Anerkennung gab es auch von SPD-Fraktionsgeschäftsführer Thomas Oppermann: "Es verdient Respekt, dass Christian Wulff seine Fehler eingesteht", sagte er in Berlin. Generalsekretärin Andrea Nahles dagegen meinte: "Die persönliche Erklärung von Bundespräsident Christian Wulff war längst überfällig." Nun bleibe die weitere politische Aufarbeitung abzuwarten, zum Beispiel im niedersächsischen Landtag.

Der FDP-Vorsitzende Philipp Rösler betonte, Wulff verdiene Respekt für seine Erklärung und fügte hinzu, die FDP werde die "verantwortungsvolle Arbeit des Bundespräsidenten weiterhin unterstützen und ihm dabei unser Vertrauen entgegenbringen".

Kritik von den Grünen

Renate Kuenast vor einem Mikrofon (AP Photo/Markus Schreiber)

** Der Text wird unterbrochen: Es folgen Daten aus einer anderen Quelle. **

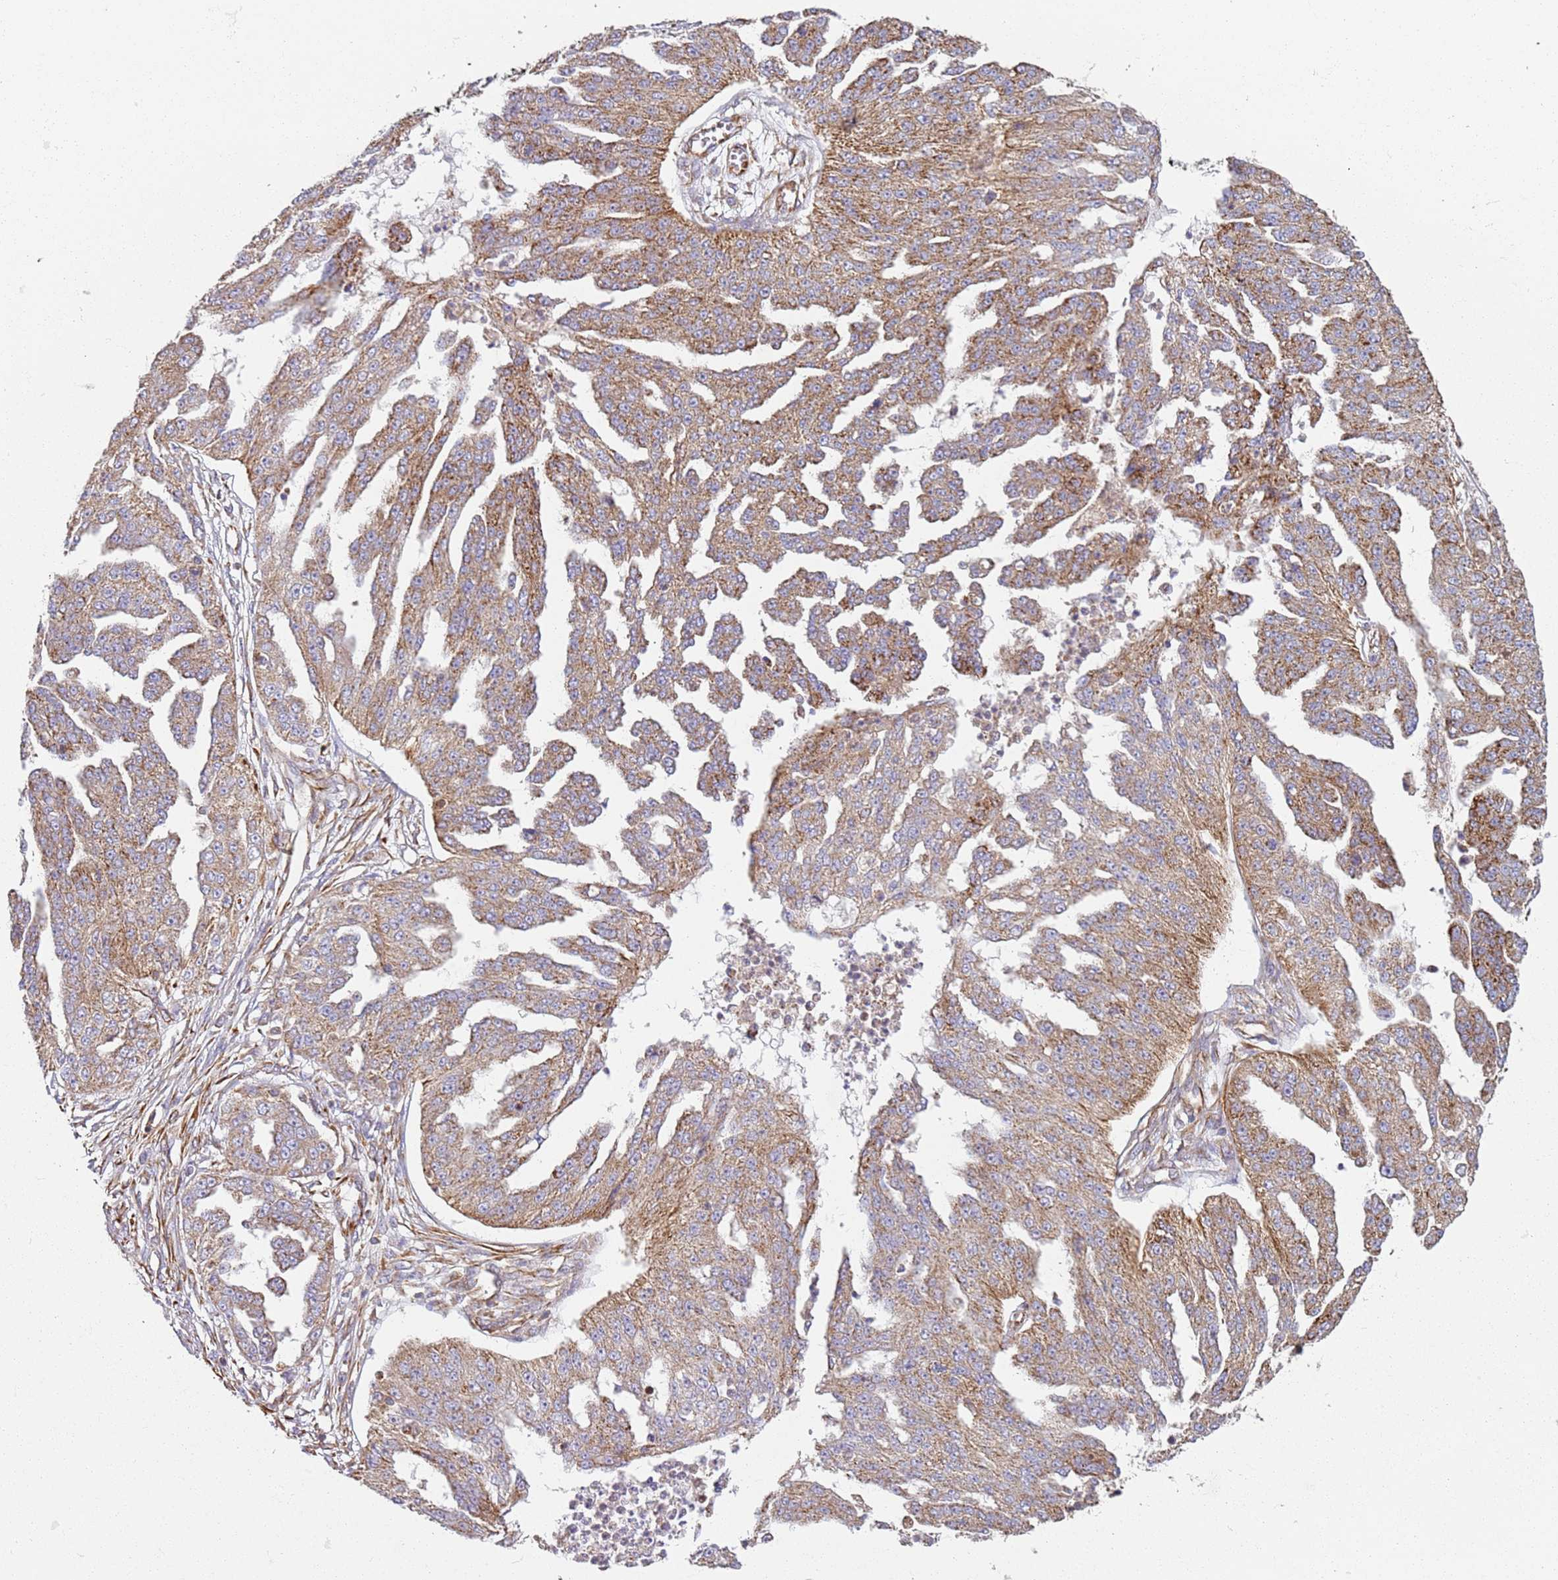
{"staining": {"intensity": "moderate", "quantity": ">75%", "location": "cytoplasmic/membranous"}, "tissue": "ovarian cancer", "cell_type": "Tumor cells", "image_type": "cancer", "snomed": [{"axis": "morphology", "description": "Cystadenocarcinoma, serous, NOS"}, {"axis": "topography", "description": "Ovary"}], "caption": "The image displays immunohistochemical staining of ovarian cancer. There is moderate cytoplasmic/membranous staining is seen in about >75% of tumor cells.", "gene": "SNAPIN", "patient": {"sex": "female", "age": 58}}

Die Grünen halten Wulffs Erklärung nicht für ausreichend

Grünen-Fraktionschefin Renate Künast kritisierte die Entschuldigung von Christian Wulff. Der Bundespräsident und ehemalige niedersächsische Ministerpräsident habe nur eingeräumt, was bereits bekannt sei: "Es bleibt das fade Gefühl des Ungewissen und eines Systems Hannover", erklärte Künast nach Wulffs Erklärung in Berlin. Nur eine umfassende Erklärung entspreche der Würde des Amtes. Diesem Maßstab sei er nicht gerecht geworden.

Auch der Staatsrechtler Hans Herbert von Arnim übte Kritik an Wulff: "Er hat dem niedersächsischen Parlament nur die halbe Wahrheit gesagt", sagte von Arnim der "Passauer Neuen Presse".

Die SPD im niedersächsischen Landtag fordert unterdessen auch Aufklärung über die Urlaubsreisen des ehemaligen Ministerpräsidenten. In einer Kleinen Anfrage will sie unter anderem wissen, wie oft Wulff in seiner Zeit zwischen 2003 und 2010 nach Florida oder auch nach Mallorca gereist ist. Wulff hatte unter anderem seinen Weihnachtsurlaub 2009 in der Villa Geerkens in Florida verbracht, im Sommer 2010, schon als Bundespräsident, machte er auf Mallorca Ferien in einem Haus des Unternehmers Carsten Maschmeyer.

Echo in den Medien

Symboldbild Presseschau mehrere Tageszeitungen auf einem Tisch

Uneinheitliche Kommentare in den Zeitungen

Zahlreiche deutsche Tageszeitungen haben am Freitag die Erklärung von Bundespräsident Christian Wulff kommentiert. So sprechen die Stuttgarter Nachrichten von einer 'Schadensbegrenzung': "Erste Reaktionen zeigen, dass niemand Interesse daran hat, die Sache höher zu hängen. So bleibt der Eindruck, der Bundespräsident wisse Politik von Privatem nicht zu trennen."

Die Lausitzer Rundschau aus Cottbus betont: "Das war höchste Eisenbahn". Ob die Erklärung jedoch ausreichen werde, müsse die Zukunft zeigen. Sicherer sind sich da die Lübecker Nachrichten: "Wulff bleibt im Amt und das ist in Ordnung so." Das Land habe weiß Gott wichtigere Probleme.

Die Süddeutsche Zeitung meint dagegen: "Persönliche Fehler werden in diesem Amt mehr als in jedem anderen zu Amtsfehlern; deshalb werden persönliche Schwächen und Unwahrhaftigkeiten wie bei keinem anderen Amt zu einer Belastung des Amtes. Und daher ist es bedauerlich, wenn ein Präsident erst zum Bedauern getragen werden muss."

Streng urteilt auch die Main-Post aus Würzburg: "Politisch wird dieser Präsident wohl gehalten werden, seinen Kredit aber hat er verspielt, aus moralischer Sicht müsste er zurücktreten." Ein großer Präsident, so die Main-Post, könne Christian Wulff endgültig nicht mehr werden.